— begin —

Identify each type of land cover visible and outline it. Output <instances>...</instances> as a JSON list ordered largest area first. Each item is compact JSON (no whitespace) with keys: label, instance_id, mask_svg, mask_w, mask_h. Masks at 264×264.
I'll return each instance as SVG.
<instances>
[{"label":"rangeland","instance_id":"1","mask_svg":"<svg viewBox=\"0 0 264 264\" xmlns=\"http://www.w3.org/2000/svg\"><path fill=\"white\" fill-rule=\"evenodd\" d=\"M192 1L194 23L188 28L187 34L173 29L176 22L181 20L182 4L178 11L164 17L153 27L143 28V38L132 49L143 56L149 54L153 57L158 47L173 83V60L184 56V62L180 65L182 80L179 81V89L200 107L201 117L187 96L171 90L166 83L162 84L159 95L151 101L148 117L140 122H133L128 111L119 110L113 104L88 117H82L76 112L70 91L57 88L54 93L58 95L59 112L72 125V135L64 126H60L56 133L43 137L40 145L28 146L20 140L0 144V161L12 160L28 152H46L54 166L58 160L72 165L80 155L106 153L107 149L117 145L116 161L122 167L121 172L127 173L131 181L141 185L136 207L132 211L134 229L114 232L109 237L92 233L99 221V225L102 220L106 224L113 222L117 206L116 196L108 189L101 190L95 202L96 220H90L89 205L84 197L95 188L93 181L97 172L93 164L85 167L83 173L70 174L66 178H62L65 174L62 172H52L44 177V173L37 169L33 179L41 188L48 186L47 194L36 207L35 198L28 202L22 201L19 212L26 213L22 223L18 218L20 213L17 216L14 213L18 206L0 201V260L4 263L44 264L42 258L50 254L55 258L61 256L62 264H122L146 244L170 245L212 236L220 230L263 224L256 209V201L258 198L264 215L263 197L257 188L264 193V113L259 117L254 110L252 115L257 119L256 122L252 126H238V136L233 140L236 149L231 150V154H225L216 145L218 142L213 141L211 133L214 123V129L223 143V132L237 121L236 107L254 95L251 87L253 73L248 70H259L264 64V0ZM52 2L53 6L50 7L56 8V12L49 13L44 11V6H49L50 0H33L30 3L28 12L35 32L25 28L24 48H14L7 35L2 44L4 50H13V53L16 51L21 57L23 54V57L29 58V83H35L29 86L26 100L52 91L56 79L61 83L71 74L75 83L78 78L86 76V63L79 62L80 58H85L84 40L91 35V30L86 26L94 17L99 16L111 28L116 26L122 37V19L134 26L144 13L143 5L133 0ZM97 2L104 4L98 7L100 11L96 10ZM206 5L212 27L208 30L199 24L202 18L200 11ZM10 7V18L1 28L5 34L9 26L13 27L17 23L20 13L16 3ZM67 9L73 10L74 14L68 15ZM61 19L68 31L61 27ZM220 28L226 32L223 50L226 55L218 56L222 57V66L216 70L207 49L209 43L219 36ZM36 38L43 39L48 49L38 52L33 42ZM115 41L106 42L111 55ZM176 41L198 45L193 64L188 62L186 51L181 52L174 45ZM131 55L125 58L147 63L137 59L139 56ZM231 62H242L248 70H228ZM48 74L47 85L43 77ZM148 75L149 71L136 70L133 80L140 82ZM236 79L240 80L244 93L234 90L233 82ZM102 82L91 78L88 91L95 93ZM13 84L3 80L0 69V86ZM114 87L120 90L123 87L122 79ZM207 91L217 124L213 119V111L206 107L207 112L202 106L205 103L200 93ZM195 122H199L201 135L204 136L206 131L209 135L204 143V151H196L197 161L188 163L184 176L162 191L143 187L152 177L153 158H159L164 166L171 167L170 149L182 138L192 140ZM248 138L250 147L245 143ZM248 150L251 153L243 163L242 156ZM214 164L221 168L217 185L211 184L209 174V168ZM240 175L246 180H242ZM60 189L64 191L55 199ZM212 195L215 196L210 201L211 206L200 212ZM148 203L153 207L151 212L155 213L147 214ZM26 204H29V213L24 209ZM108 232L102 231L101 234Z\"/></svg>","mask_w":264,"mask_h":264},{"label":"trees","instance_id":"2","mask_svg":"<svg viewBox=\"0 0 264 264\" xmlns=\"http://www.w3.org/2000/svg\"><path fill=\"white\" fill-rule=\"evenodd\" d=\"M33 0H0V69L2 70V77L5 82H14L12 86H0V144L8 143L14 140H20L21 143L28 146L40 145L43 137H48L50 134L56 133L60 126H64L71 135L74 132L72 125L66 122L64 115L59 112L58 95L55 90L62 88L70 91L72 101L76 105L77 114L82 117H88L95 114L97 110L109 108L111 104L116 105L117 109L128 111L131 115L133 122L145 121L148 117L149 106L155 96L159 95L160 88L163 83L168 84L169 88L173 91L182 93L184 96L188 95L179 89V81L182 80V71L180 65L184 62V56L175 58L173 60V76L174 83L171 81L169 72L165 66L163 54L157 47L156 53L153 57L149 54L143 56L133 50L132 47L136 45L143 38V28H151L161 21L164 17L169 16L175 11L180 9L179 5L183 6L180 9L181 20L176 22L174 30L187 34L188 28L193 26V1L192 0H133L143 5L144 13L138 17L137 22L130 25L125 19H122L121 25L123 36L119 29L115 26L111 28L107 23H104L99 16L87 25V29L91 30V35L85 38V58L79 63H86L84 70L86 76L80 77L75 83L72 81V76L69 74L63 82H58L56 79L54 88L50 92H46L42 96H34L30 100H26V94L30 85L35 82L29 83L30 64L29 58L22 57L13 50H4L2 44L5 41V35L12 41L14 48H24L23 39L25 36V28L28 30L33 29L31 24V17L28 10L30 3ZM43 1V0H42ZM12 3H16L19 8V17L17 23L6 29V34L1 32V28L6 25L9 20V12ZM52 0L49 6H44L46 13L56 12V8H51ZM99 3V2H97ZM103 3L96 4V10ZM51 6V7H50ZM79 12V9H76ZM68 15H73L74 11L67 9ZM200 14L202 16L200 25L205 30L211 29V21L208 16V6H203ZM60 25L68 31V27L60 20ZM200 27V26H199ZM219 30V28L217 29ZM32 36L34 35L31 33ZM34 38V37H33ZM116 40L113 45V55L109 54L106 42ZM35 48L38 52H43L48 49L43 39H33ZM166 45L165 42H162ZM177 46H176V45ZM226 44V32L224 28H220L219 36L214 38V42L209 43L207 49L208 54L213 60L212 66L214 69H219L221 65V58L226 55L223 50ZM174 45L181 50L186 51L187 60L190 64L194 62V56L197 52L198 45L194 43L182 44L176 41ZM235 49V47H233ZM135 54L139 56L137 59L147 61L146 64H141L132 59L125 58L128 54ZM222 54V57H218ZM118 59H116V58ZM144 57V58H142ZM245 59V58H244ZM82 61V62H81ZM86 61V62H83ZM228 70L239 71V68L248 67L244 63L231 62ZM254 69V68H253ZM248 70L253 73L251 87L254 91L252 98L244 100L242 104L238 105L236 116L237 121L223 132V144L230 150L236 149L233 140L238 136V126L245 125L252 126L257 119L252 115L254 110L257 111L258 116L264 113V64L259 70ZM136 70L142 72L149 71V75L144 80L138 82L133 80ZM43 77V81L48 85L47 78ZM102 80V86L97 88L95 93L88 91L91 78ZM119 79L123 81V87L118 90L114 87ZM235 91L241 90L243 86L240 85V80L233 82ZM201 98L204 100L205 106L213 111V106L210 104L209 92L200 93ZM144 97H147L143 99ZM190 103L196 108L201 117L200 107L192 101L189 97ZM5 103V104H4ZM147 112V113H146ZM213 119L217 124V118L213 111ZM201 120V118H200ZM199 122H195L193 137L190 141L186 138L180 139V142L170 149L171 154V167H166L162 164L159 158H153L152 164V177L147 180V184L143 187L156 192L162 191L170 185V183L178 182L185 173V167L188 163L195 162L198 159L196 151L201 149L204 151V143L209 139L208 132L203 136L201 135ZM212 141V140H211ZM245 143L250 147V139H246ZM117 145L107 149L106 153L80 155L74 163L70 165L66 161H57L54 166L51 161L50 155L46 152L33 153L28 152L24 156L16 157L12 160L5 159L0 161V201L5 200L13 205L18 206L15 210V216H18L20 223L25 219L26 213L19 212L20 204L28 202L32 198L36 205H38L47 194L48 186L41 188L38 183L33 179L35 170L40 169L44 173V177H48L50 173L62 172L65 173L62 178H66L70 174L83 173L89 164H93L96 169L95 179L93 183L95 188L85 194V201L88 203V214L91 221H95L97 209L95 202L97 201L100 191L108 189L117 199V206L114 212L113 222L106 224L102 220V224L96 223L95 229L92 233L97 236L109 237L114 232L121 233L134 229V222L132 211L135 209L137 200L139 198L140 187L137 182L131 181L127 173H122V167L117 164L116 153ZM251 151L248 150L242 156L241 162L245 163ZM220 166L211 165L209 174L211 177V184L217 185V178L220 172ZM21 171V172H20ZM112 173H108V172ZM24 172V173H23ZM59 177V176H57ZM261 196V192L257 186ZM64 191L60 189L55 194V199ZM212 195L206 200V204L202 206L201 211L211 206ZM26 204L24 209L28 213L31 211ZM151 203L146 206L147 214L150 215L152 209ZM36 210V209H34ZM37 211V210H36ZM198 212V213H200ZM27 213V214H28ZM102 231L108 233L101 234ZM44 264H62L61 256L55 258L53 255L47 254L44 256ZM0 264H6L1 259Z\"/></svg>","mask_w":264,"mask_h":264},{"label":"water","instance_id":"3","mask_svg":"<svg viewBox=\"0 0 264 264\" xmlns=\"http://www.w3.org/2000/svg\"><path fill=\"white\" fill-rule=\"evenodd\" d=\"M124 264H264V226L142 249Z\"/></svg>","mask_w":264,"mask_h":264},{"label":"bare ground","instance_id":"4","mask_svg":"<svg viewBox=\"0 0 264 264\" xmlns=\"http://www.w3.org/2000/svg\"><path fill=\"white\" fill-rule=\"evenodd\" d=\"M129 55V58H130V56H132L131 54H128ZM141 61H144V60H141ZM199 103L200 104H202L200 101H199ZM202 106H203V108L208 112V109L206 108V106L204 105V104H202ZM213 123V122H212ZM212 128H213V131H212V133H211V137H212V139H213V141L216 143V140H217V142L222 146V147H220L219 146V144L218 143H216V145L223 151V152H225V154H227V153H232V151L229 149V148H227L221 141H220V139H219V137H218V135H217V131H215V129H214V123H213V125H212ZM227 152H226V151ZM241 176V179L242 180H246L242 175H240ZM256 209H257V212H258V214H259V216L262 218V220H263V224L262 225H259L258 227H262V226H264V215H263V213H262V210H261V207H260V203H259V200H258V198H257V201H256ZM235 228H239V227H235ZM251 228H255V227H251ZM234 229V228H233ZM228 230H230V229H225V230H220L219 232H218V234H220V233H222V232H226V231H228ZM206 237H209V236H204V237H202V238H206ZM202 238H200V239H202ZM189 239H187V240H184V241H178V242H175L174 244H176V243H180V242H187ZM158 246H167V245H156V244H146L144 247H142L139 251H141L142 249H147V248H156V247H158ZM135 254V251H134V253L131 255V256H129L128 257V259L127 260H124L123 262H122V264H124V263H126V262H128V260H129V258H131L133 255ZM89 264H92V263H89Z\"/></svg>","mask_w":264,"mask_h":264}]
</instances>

— end —
— begin —

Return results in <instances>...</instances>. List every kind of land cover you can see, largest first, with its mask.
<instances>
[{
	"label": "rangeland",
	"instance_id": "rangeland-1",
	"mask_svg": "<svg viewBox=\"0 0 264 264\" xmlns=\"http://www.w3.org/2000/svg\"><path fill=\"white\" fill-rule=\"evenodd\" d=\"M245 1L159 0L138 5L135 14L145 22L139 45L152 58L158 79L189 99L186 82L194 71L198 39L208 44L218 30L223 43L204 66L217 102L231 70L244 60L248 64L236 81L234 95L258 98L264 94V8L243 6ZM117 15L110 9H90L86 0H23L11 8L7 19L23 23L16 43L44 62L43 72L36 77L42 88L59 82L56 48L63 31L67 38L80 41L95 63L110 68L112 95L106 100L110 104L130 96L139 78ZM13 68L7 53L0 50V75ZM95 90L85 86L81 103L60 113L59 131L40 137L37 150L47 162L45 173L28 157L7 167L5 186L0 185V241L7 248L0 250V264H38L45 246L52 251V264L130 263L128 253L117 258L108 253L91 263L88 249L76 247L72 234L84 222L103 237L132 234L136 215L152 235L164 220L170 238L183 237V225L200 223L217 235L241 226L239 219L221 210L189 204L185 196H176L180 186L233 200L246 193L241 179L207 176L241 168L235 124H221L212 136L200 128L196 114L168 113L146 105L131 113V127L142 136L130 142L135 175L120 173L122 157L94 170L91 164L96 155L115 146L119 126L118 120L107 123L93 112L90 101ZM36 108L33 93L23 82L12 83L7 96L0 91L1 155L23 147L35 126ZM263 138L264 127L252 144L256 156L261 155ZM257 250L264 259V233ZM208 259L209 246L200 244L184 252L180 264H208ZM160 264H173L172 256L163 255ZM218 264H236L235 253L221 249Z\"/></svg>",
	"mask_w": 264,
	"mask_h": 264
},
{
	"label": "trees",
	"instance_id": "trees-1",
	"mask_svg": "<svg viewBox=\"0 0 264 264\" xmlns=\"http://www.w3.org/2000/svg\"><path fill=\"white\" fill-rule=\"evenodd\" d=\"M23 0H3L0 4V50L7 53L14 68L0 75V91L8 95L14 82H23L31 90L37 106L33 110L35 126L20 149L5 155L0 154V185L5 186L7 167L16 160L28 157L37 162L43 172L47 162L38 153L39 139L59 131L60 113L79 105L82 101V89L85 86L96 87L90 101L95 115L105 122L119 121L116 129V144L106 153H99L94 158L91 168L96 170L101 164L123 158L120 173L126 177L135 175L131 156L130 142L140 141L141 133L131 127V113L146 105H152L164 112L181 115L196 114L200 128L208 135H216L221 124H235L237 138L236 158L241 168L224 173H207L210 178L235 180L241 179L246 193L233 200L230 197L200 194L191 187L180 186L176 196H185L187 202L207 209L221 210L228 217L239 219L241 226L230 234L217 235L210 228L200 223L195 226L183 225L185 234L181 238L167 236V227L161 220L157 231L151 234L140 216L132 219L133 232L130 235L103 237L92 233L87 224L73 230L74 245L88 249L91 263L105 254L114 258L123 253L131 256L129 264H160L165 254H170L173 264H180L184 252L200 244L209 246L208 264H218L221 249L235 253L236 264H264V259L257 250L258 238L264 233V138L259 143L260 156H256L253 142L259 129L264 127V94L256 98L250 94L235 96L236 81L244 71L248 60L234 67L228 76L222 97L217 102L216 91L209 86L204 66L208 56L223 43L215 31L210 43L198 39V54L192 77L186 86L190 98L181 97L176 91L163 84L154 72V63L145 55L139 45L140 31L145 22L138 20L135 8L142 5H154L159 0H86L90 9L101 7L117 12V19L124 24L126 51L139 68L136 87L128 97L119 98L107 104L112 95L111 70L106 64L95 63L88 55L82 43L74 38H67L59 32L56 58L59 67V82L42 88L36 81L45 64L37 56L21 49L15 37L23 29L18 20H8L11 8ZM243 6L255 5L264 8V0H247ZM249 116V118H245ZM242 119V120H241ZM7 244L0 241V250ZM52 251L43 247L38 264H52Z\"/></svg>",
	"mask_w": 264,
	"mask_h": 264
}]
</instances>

— end —
— begin —

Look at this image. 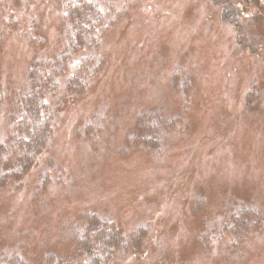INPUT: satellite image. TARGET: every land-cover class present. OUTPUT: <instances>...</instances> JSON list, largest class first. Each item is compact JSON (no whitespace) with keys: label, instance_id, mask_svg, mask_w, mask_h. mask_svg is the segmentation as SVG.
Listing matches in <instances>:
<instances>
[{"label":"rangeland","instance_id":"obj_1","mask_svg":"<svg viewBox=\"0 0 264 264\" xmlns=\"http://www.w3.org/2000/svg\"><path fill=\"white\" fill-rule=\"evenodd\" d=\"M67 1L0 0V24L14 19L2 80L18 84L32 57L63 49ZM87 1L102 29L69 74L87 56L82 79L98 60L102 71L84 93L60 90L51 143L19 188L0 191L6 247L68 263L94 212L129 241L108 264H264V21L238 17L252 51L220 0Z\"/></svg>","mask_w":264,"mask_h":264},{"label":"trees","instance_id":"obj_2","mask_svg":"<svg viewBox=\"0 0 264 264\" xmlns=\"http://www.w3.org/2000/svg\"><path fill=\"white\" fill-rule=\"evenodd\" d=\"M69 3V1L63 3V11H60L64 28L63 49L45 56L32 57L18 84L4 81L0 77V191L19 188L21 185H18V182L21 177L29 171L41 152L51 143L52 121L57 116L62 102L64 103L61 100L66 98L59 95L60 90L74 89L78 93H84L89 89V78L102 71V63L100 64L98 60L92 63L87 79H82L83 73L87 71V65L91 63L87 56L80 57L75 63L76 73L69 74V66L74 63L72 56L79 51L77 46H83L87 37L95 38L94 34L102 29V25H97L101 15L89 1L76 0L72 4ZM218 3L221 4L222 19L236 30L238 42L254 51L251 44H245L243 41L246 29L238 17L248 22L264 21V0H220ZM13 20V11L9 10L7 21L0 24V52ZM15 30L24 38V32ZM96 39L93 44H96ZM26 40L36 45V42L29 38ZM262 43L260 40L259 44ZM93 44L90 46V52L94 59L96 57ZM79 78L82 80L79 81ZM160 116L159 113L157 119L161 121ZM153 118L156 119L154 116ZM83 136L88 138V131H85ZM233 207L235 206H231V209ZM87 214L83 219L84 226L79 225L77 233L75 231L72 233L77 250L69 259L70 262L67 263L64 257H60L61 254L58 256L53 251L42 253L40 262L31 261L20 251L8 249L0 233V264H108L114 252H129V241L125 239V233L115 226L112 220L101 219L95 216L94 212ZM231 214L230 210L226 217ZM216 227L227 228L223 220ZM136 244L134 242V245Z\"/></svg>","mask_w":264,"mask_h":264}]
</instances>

— end —

* **Aim of the exercise**:
Can you render the material as a JSON list of strings, one per line and skipping blank lines, starting at the line containing "Identify each type" and ending at the line containing "I'll return each instance as SVG."?

* **Exercise result**:
[
  "Identify each type of land cover visible and outline it. Output <instances>...</instances> as a JSON list ordered largest area first. Each item is compact JSON (no whitespace) with keys: label, instance_id, mask_svg, mask_w, mask_h. Masks at 264×264.",
  "I'll return each instance as SVG."
]